## WHAT THE EXERCISE ASKS:
Copy the material from the line with "order: Dipsacales" to the line with "common name: Minorca honeysuckle", both included, substituting "binomial name" for "scientific name" and changing nothing else.
☆ ☆ ☆ ☆
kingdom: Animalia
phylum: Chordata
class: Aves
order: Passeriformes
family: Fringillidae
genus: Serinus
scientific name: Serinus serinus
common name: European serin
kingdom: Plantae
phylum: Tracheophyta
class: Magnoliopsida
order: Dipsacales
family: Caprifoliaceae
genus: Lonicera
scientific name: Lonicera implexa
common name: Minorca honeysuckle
☆ ☆ ☆ ☆
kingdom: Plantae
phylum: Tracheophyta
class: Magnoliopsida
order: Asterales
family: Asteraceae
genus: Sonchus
☆ ☆ ☆ ☆
## FINISHED ANSWER:
order: Dipsacales
family: Caprifoliaceae
genus: Lonicera
binomial name: Lonicera implexa
common name: Minorca honeysuckle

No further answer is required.